Guide expert complet sur l’arduino calcul de temps

Le calcul du temps sur Arduino est une compétence centrale dès qu’un projet dépasse le simple clignotement de LED. Que vous développiez un enregistreur de données, un système de contrôle moteur, une station météo, une horloge, une mesure d’impulsions ou un automate de laboratoire, vous devez savoir exactement combien de temps prend un cycle, à quelle fréquence un timer génère une interruption et quelle dérive temporelle peut apparaître au fil des secondes, des minutes ou des heures. L’expression arduino calcul de temps recouvre donc plusieurs sujets liés entre eux : la fréquence d’horloge du microcontrôleur, les préscalers, la résolution des timers, le mode compare match, le mode overflow, les fonctions comme millis() et micros(), ainsi que la différence entre une temporisation bloquante et une architecture non bloquante.
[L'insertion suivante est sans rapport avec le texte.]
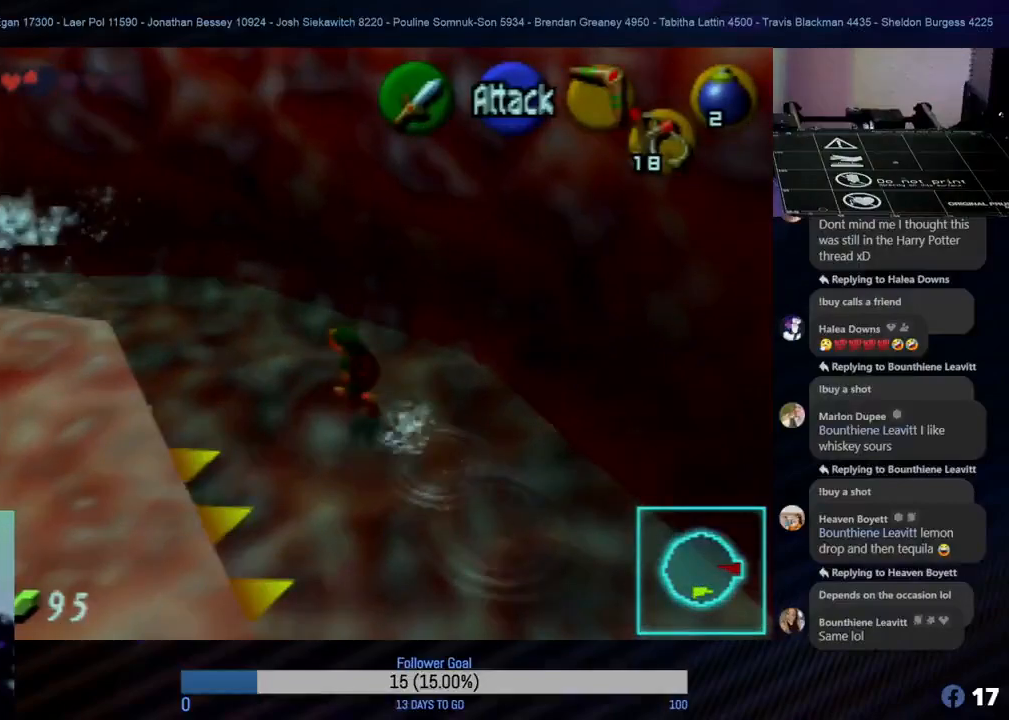
{"buttons": [], "left_stick": "up-left", "events": []}
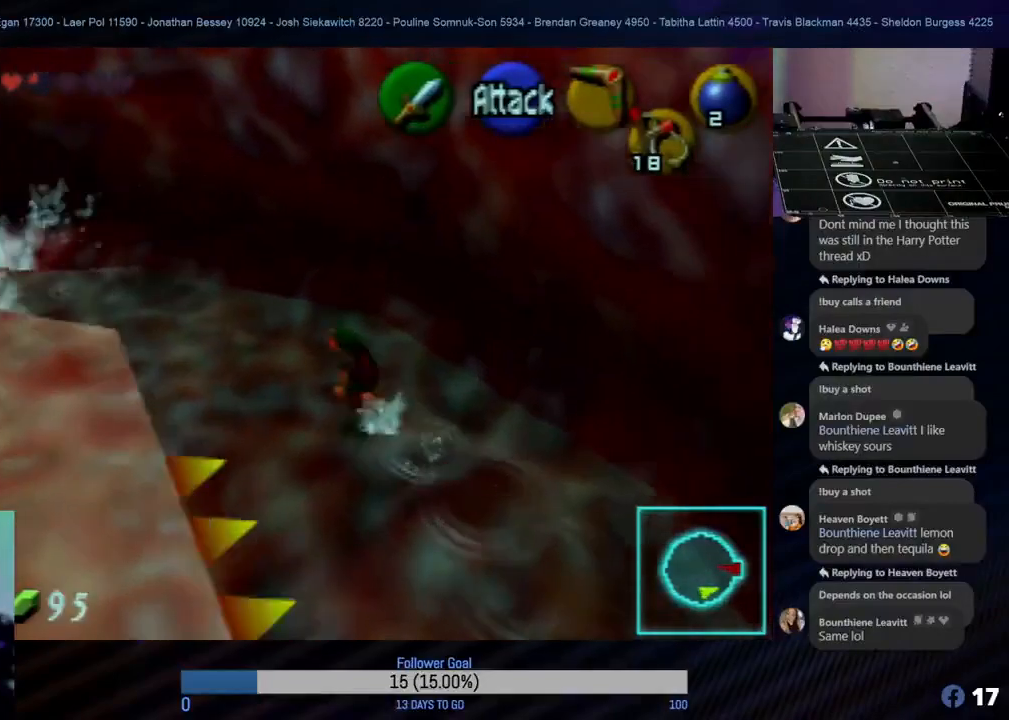
{"buttons": [], "left_stick": "up-left", "events": []}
Sur un Arduino classique comme l’Uno, le microcontrôleur fonctionne généralement à 16 MHz. Cela signifie que l’horloge de base produit 16 millions de cycles par seconde. Si un timer utilise cette horloge sans division, chaque tick correspond à 1 / 16 000 000 seconde, soit 62,5 nanosecondes. En pratique, on n’utilise pas toujours cette cadence brute. Les timers matériels disposent de préscalers qui divisent la fréquence par 8, 64, 256 ou 1024 selon la plateforme. Ce mécanisme permet d’étendre la durée mesurable au prix d’une résolution plus grossière. C’est précisément ce compromis que l’on cherche à optimiser lorsqu’on réalise un calcul de temps Arduino fiable.

Les trois questions clés à se poser

  • Quelle résolution temporelle faut-il ? Pour une lecture rapide d’un capteur ou la génération d’un signal précis, il faut des ticks courts.
  • Quelle durée maximale faut-il couvrir ? Pour une action espacée de plusieurs centaines de millisecondes ou secondes, un préscaler plus grand devient utile.
  • Quelle précision globale est acceptable ? Une minuterie de cuisine et un échantillonnage périodique de données n’ont pas les mêmes contraintes.
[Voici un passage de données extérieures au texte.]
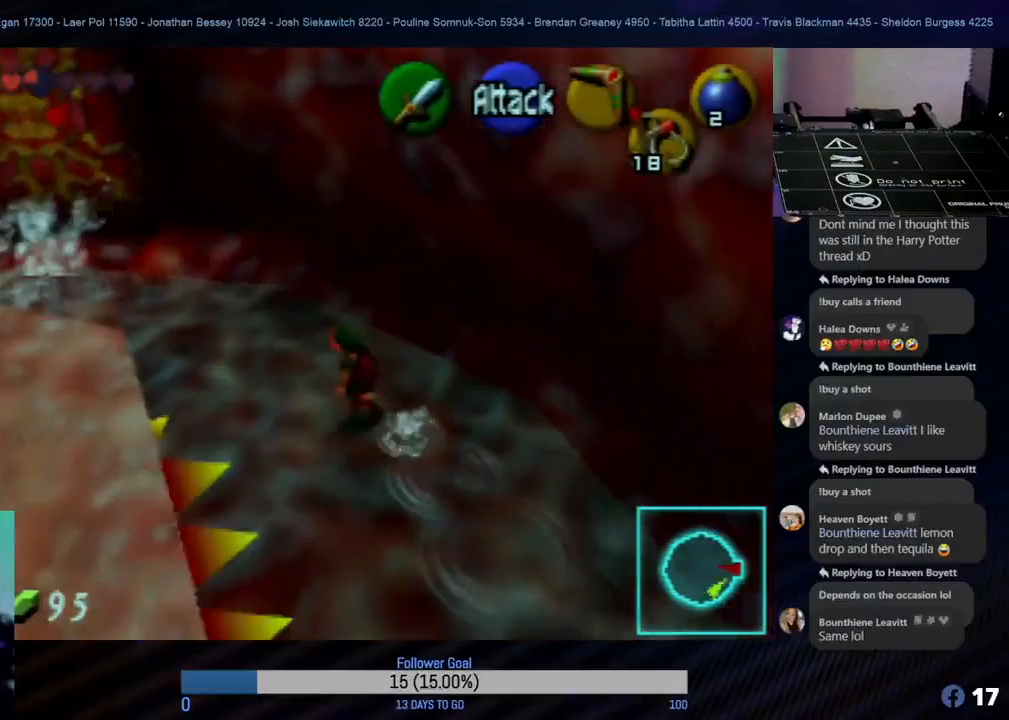
{"buttons": [], "left_stick": "up-left", "events": []}
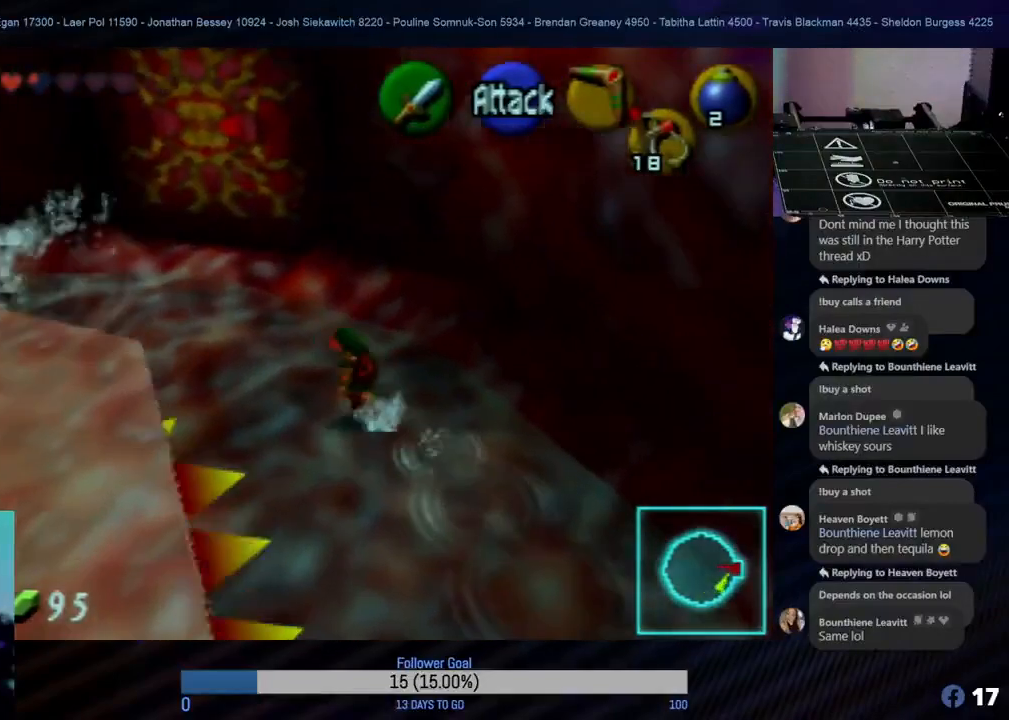
{"buttons": [], "left_stick": "up-left", "events": []}
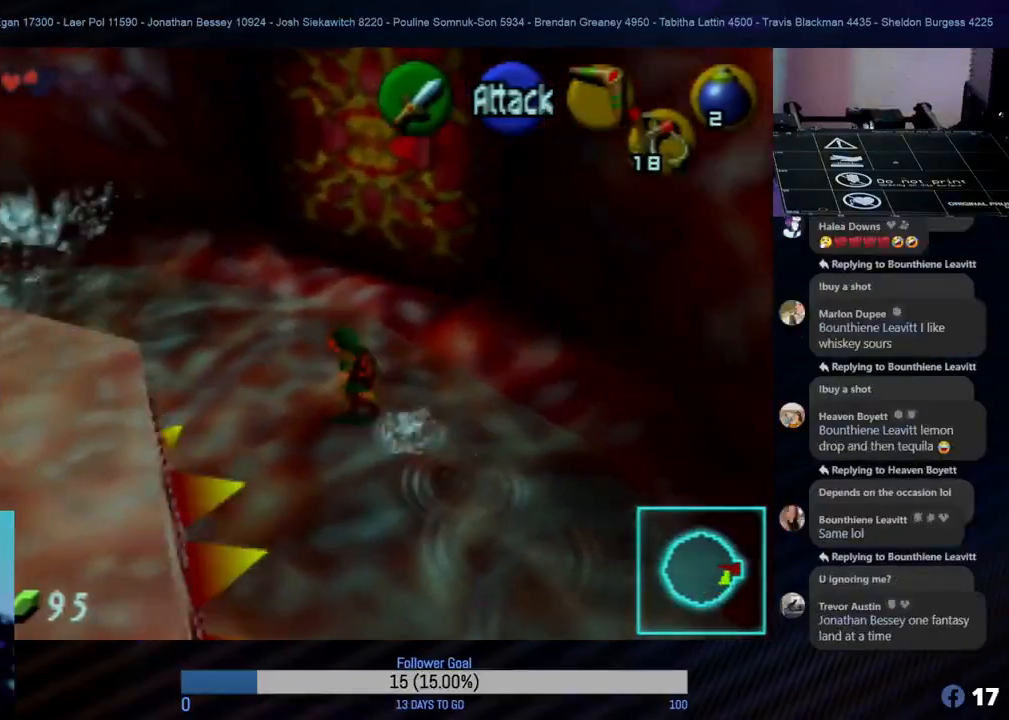
{"buttons": [], "left_stick": "up-left", "events": []}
Le calcul de base est simple : temps d’un tick = préscaler / fréquence CPU. Ensuite, pour un timer en compare match, on applique la formule intervalle = (compare + 1) × temps d’un tick. En overflow, on remplace la valeur de comparaison par la taille maximale du timer, par exemple 256 pour un timer 8 bits ou 65 536 pour un timer 16 bits. Si vous maîtrisez ces deux relations, vous pouvez déjà dimensionner la majorité des temporisations matérielles sur Arduino.

Exemple concret : avec un Arduino Uno à 16 MHz, un préscaler de 64 et un timer 16 bits en compare match avec OCR = 24999, le temps d’un tick vaut 64 / 16 000 000 = 4 microsecondes. L’intervalle devient alors (24999 + 1) × 4 microsecondes = 100 000 microsecondes, soit 100 millisecondes. Vous obtenez donc 10 événements par seconde.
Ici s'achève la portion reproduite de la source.